Но это даже второстепенная история. Во-первых, нашей программе мало быть просто написанной — ее надо донести до конвейера, где это все запускается. Мы все взрослые люди, не нацболы 1995 года, нам уже по 40–50 лет. Мы должны не просто придумать определенные механизмы, но и стремительно их реализовать, пусть и вступая в неожиданные союзы. Хотя этот союз не неожиданный.
Это глубоко рациональный выбор, мы посмотрели на политическое поле. Можно, конечно, было продолжать переговоры, чтобы стать пятой ногой в КПРФ, с которой договориться ни о чем невозможно. Там внутри три-четыре клана, из которых Геннадий Андреевич [Зюганов] полтора-два контролирует. Все остальное в компартии внутри себя в жесточайшем противодействии, тем более коммунисты не настроены воспринимать и реализовывать нашу программу. Здесь [в «Справедливой России»] мы нашли полное взаимопонимание по всем ключевым вопросам, ну, может, по девяти из десяти.
— А не обидно терять свою партию на фоне разговоров о том, что новая объединенная структура — кремлевский проект?
— Совершенно не обидно, у нас есть набор политических представлений, которые мы обязаны реализовать, воплотить в жизнь. Мы не обязаны хорошо выглядеть, не обязаны носить личину независимого политического действования и бытования. Это не самоцель, я 20 лет провел в НБП, я все понимаю про это. Как замечательно и приятно быть глубоко независимым политиком, вокруг разнообразных компрадоров и, глядя на их компрадорские связи, нести гордое имя! Но это только со стороны так выглядит.
Мне пишут в фейсбуке: «Ты не как Лимонов». Но Эдуард Лимонов, когда появился в России, вошел в ЛДПР, был в их теневом кабинете министром иностранных дел, сотрудничал с Юрием Власовым, потом пытался создать союз с КПРФ, пытался пойти от них одномандатником в Госдуму. На выборах 1996 года он поддержал Ельцина, чтобы навредить Зюганову и КПРФ. Потом строил тройственный союз с Анпиловым и Макашовым, затем был триумвират Лимонов — Касьянов — Каспаров, вплоть до того, что выступал с Людмилой Алексеевой и Борисом Немцовым на одной сцене. Во время «Русской весны» Лимонов пытался выстроить совместную партию со Стрелковым. Это метания колоссальной амплитуды.

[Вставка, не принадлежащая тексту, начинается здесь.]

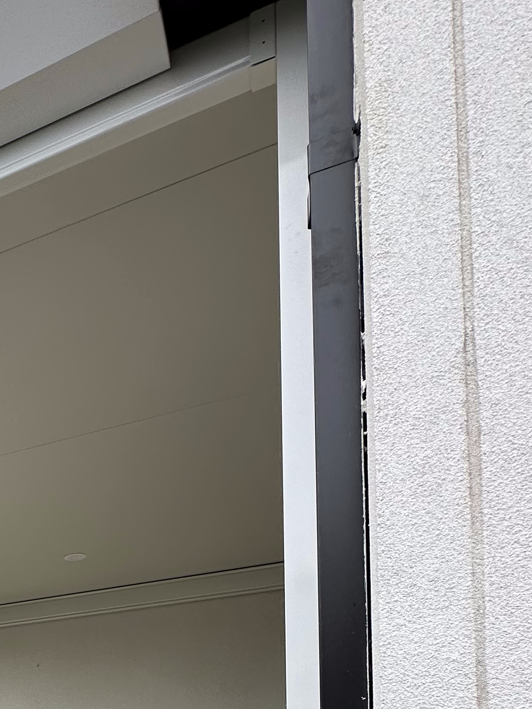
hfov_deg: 30.7
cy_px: 751
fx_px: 779
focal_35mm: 38
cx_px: -136
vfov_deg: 40.9
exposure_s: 1/572
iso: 40
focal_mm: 2.22
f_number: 2.2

Многие годы Эдуард Лимонов подавал власти сигнал — легализуйте нас (нацболов, — прим. «Медузы») в какой-то части, мы будем запасным отрядом, работать в Прибалтике и Казахстане. Он бы в какую угодно конструкцию вступил, чтобы реализовать свои намерения. У меня нет когнитивного диссонанса, мы объединяемся с людьми, которые работают в том же политическом спектре. Да, у части сторонников по России были вопросы, были споры в пабликах «За правду», но ни один региональный лидер не отошел от партии. У них не было такого опыта, как у меня, они не были 25–30 лет в нелегальной оппозиционной политике.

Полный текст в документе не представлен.